Not only did the writers screw up royally in describing the Signs from two completely different premises, they made matters much worse in the finale which explained very little and created all-new contradictions. The saving grace here is that time travel is innately messy: Gabrielle could have made dozens if not thousands of Signs by accident or error before getting it right, and Michael might have misfired a couple of times as well.

The very premise of the premise is inane, though: in "Brother", the heroes feel that the Signs are tremendously important, but in subsequent episodes nobody seems in any way moved by them, and of course nothing the heroes do has any effect on how anybody else would perceive the Signs because they take their secret to their make-believe grave. The Seven Signs achieved nothing at all, and were unnecessary even in putting the events to motion - the one at the Hiawatha wreck would have more than sufficed.

(Also, if the Signs were so impressive, how come none of our Discovery heroes saw them, or knew about them before Connolly told them? Why would Pike's crew enjoy a better vantage point than Saru's?)

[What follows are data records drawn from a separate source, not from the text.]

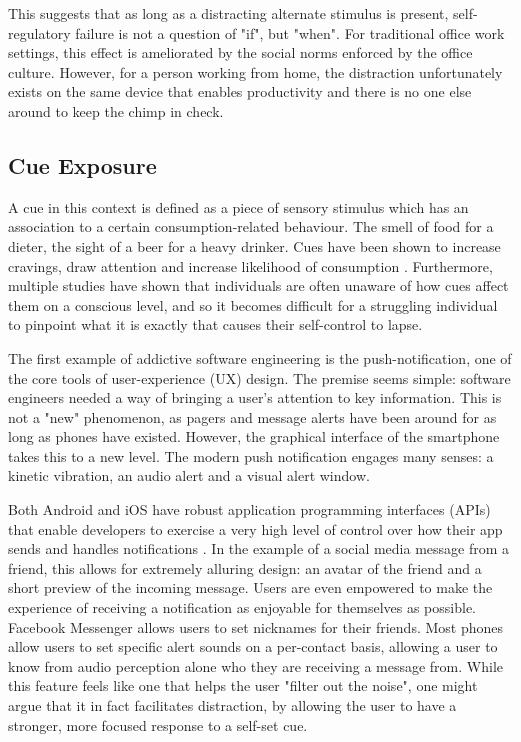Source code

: This suggests that as long as a distracting alternate stimulus is present, self-regulatory failure is not a question of "if", but "when". For traditional office work settings, this effect is ameliorated by the social norms enforced by the office culture. However, for a person working from home, the distraction unfortunately exists on the same device that enables productivity and there is no one else around to keep the chimp in check.

\subsection{Cue Exposure}
A cue in this context is defined as a piece of sensory stimulus which has an association to a certain consumption-related behaviour. The smell of food for a dieter, the sight of a beer for a heavy drinker. Cues have been shown to increase cravings, draw attention and increase likelihood of consumption \cite{jansen1998learning}. Furthermore, multiple studies have shown that individuals are often unaware of how cues affect them on a conscious level\cite{stacy2010implicit}, and so it becomes difficult for a struggling individual to pinpoint what it is exactly that causes their self-control to lapse.

The first example of addictive software engineering is the push-notification, one of the core tools of user-experience (UX) design. The premise seems simple: software engineers needed a way of bringing a user's attention to key information. This is not a "new" phenomenon, as pagers and message alerts have been around for as long as phones have existed. However, the graphical interface of the smartphone takes this to a new level. The modern push notification engages many senses: a kinetic vibration, an audio alert and a visual alert window.

Both Android and iOS have robust application programming interfaces (APIs) that enable developers to exercise a very high level of control over how their app sends and handles notifications \cite{androidnotification}. In the example of a social media message from a friend, this allows for extremely alluring design: an avatar of the friend and a short preview of the incoming message. Users are even empowered to make the experience of receiving a notification as enjoyable for themselves as possible. Facebook Messenger allows users to set nicknames for their friends. Most phones allow users to set specific alert sounds on a per-contact basis, allowing a user to know from audio perception alone who they are receiving a message from. While this feature feels like one that helps the user "filter out the noise", one might argue that it in fact facilitates distraction, by allowing the user to have a stronger, more focused response to a self-set cue.

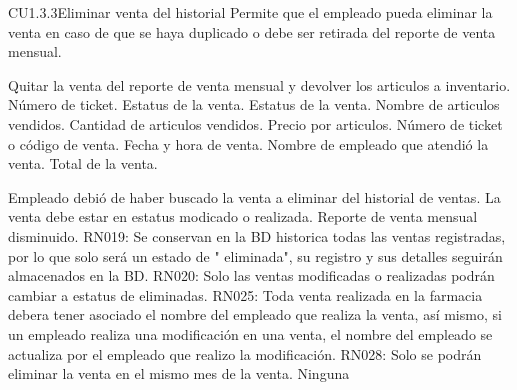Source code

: \begin{UseCase} {CU1.3.3}{Eliminar venta del historial}{
	Permite que el empleado pueda eliminar la venta en caso de que
	se haya duplicado o debe ser retirada del reporte de venta mensual.
}








	
	{
	}
	{
		Quitar la venta del reporte de venta mensual y devolver los articulos a inventario.
	}
	{
		\UCli Número de ticket.
		\UCli Estatus de la venta.
	}
	{
		\UCli Estatus de la venta.
		\UCli Nombre de articulos vendidos.
		\UCli Cantidad de articulos vendidos.
		\UCli Precio por articulos.
		\UCli Número de ticket o código de venta.
		\UCli Fecha y hora de venta.
		\UCli Nombre de empleado que atendió la venta.
		\UCli Total de la venta.
	}

	{
		\UCli Empleado debió de haber buscado la venta a eliminar del historial de ventas.
		\UCli La venta debe estar en estatus modicado o realizada.
	}
	{
		\UCli Reporte de venta mensual disminuido.
	}
	{
		\UCli RN019: Se conservan en la BD historica todas las ventas registradas, por lo que solo será un estado de " eliminada", su registro y sus detalles seguirán almacenados en la BD.
		\UCli RN020: Solo las ventas modificadas o realizadas podrán cambiar a estatus de eliminadas.
		\UCli RN025: Toda venta realizada en la farmacia debera tener asociado el nombre del empleado que realiza la venta, así mismo, si un empleado realiza una modificación en una venta, el nombre del empleado se actualiza por el empleado que realizo la modificación.
\UCli RN028: Solo se podrán eliminar la venta en el mismo mes de la venta.
	}
	{
		Ninguna
	}
\end{UseCase}

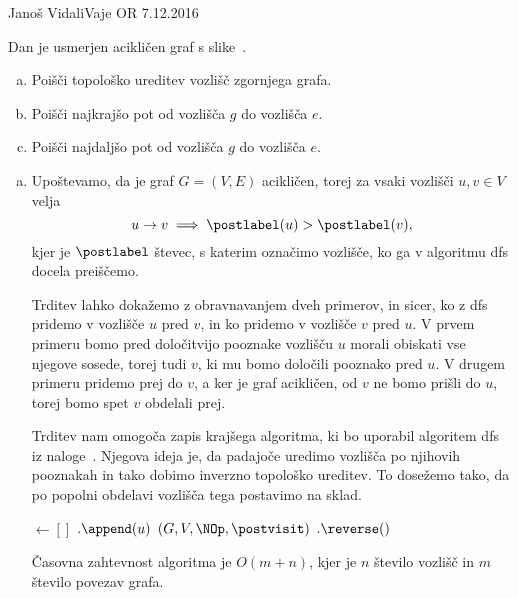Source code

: \begin{naloga}{Janoš Vidali}{Vaje OR 7.12.2016}
\begin{vprasanje}
Dan je usmerjen acikličen graf s slike~\fig.

\begin{enumerate}[(a)]
\item Poišči topološko ureditev vozlišč zgornjega grafa.

\item Poišči najkrajšo pot od vozlišča $g$ do vozlišča $e$.

\item Poišči najdaljšo pot od vozlišča $g$ do vozlišča $e$.
\end{enumerate}

\begin{slika}
\pgfslika
{}
\end{slika}
\end{vprasanje}

\begin{odgovor}
\begin{enumerate}[(a)]
\item Upoštevamo, da je graf $G = (V, E)$ acikličen,
torej za vsaki vozlišči $u, v \in V$ velja
$$
u \rightarrow v \implies \postlabel(u) > \postlabel(v),
$$
kjer je $\postlabel$ števec, s katerim označimo vozlišče,
ko ga v algoritmu {\sc dfs} docela preiščemo.

Trditev lahko dokažemo z obravnavanjem dveh primerov, in sicer, 
ko z {\sc dfs} pridemo v vozlišče $u$ pred $v$,
in ko pridemo v vozlišče $v$ pred $u$.
V prvem primeru bomo pred določitvijo pooznake vozlišču $u$
morali obiskati vse njegove sosede,
torej tudi $v$, ki mu bomo določili pooznako pred $u$.
V drugem primeru pridemo prej do $v$,
a ker je graf acikličen, od $v$ ne bomo prišli do $u$,
torej bomo spet $v$ obdelali prej.

Trditev nam omogoča zapis krajšega algoritma,
ki bo uporabil algoritem {\sc dfs} iz naloge~\nal[dfs].
Njegova ideja je, da padajoče uredimo vozlišča po njihovih pooznakah
in tako dobimo inverzno topološko ureditev.
To dosežemo tako, da po popolni obdelavi vozlišča tega postavimo na sklad.
\begin{small}
\begin{algorithmic}
	 $\gets []$
		$.\append(u)$
	\EndFunction
	$(G, V, \NOp, \postvisit)$
	$.\reverse()$
	\State {}
\EndFunction
\end{algorithmic}
\end{small}
Časovna zahtevnost algoritma je $O(m + n)$,
kjer je $n$ število vozlišč in $m$ število povezav grafa.


\end{enumerate}
\end{odgovor}
\end{naloga}
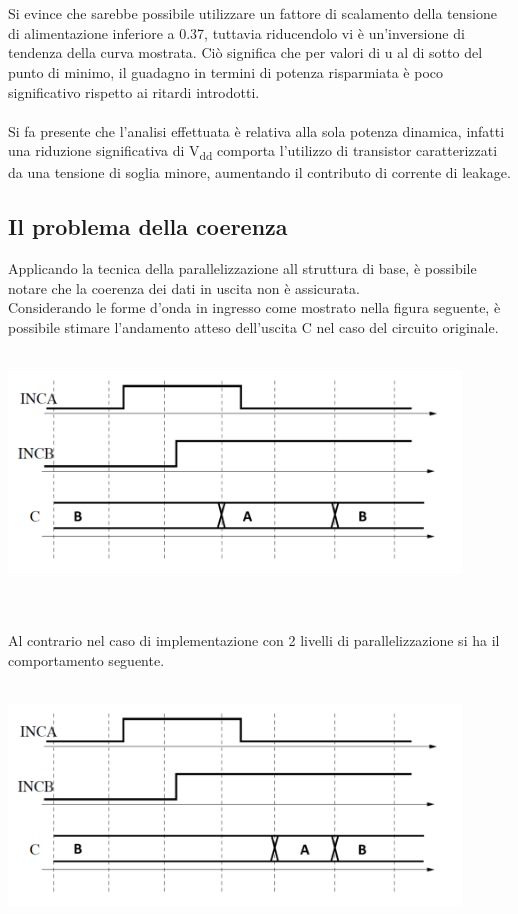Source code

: \documentclass[11pt,  english, makeidx, a4paper, titlepage, oneside]{book}
\begin{document}
\\\\
Si evince che sarebbe possibile utilizzare un fattore di scalamento della tensione di alimentazione inferiore a 0.37, tuttavia riducendolo vi è un'inversione di tendenza della curva mostrata. Ciò significa che per valori di u al di sotto del punto di minimo, il guadagno in termini di potenza risparmiata è poco significativo rispetto ai ritardi introdotti.
\\\\
Si fa presente che l'analisi effettuata è relativa alla sola potenza dinamica, infatti una riduzione significativa di V\textsubscript{dd} comporta l'utilizzo di transistor caratterizzati da una tensione di soglia minore, aumentando il contributo di corrente di leakage.
\subsection{Il problema della coerenza}
Applicando la tecnica della parallelizzazione all struttura di base, è possibile notare che la coerenza dei dati in uscita non è assicurata.
\\
Considerando le forme d'onda in ingresso come mostrato nella figura seguente, è possibile stimare l'andamento atteso dell'uscita C nel caso del circuito originale.
\\\\
\centerline{\includegraphics[width=12cm]{./img/Lab_3/Comportamento_atteso.png}}
\\\\
Al contrario nel caso di implementazione con 2 livelli di parallelizzazione si ha il comportamento seguente.
\\\\
\centerline{\includegraphics[width=12cm]{./img/Lab_3/Comportamento_attuale.png}}
\end{document}
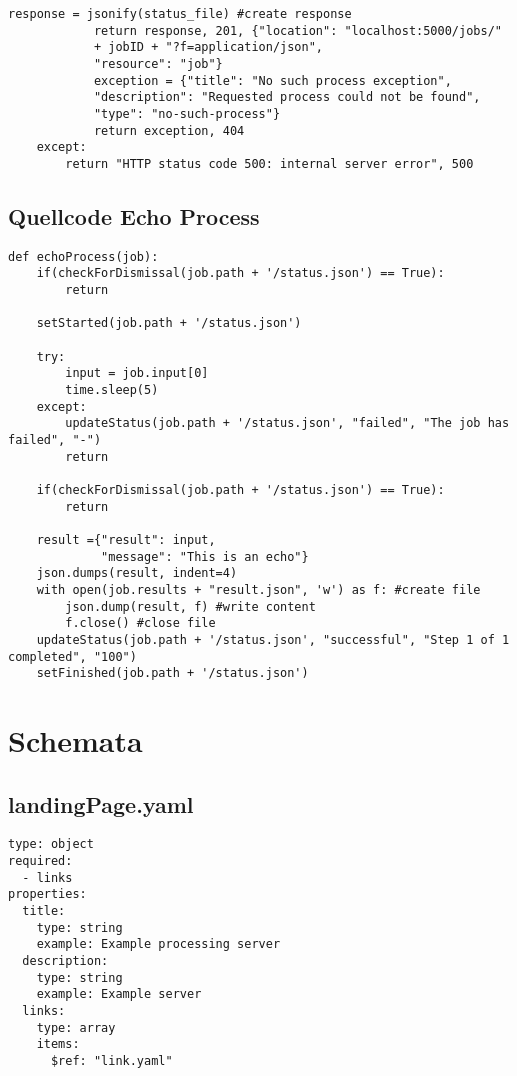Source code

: \begin{lstlisting}[caption={Process Execution}, style = Python]
            response = jsonify(status_file) #create response
            return response, 201, {"location": "localhost:5000/jobs/" 
            + jobID + "?f=application/json", 
            "resource": "job"} 
            exception = {"title": "No such process exception", 
            "description": "Requested process could not be found", 
            "type": "no-such-process"}
            return exception, 404 
    except:
        return "HTTP status code 500: internal server error", 500
\end{lstlisting}\label{appendixProcessExecution}   

\newpage
\subsection{Quellcode Echo Process}
\begin{lstlisting}[caption={Echo Process}, style = Python]
def echoProcess(job):
    if(checkForDismissal(job.path + '/status.json') == True):
        return
    
    setStarted(job.path + '/status.json')
    
    try:
        input = job.input[0]
        time.sleep(5)
    except:
        updateStatus(job.path + '/status.json', "failed", "The job has failed", "-")
        return
    
    if(checkForDismissal(job.path + '/status.json') == True):
        return
    
    result ={"result": input,
             "message": "This is an echo"}
    json.dumps(result, indent=4)
    with open(job.results + "result.json", 'w') as f: #create file
        json.dump(result, f) #write content
        f.close() #close file
    updateStatus(job.path + '/status.json', "successful", "Step 1 of 1 completed", "100")
    setFinished(job.path + '/status.json')
\end{lstlisting}\label{appendixEchoProcess}  

\section{Schemata}
\renewcommand{\lstlistingname}{Schema}  
\subsection{landingPage.yaml}
\begin{lstlisting}[caption={landingPage.yaml}, style = JSON]
type: object
required:
  - links
properties:
  title:
    type: string
    example: Example processing server
  description:
    type: string
    example: Example server 
  links:
    type: array
    items:
      $ref: "link.yaml"
\end{lstlisting}\label{appendixlandngPageyaml}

But, hey, time travel - the ultimate excuse for not having a season make sense. There's a timeline of events there, with Control trying to murder Spock months before it should feel in any way threatened by Spock, but since time travel puts a knot or fifty in that line, it's all right.

Timo Saloniemi
 
Seemed straight forward enough to me. The Red Angel sightings we see throughout the season were all Michael, as explicitly spelled out in the finale. It was Momma Burnham who visited the church on 21st century Earth and transported it to New Eden, who explicitly stated so when we see her logs about her experiences. The only one which isn't explicitly stated is which one appeared to Spock and gave him the vision of the apocalyptic future, though that's heavily implied to be Momma Burnham,
@Timo articulated the problems with the red angel storyline much better than I could.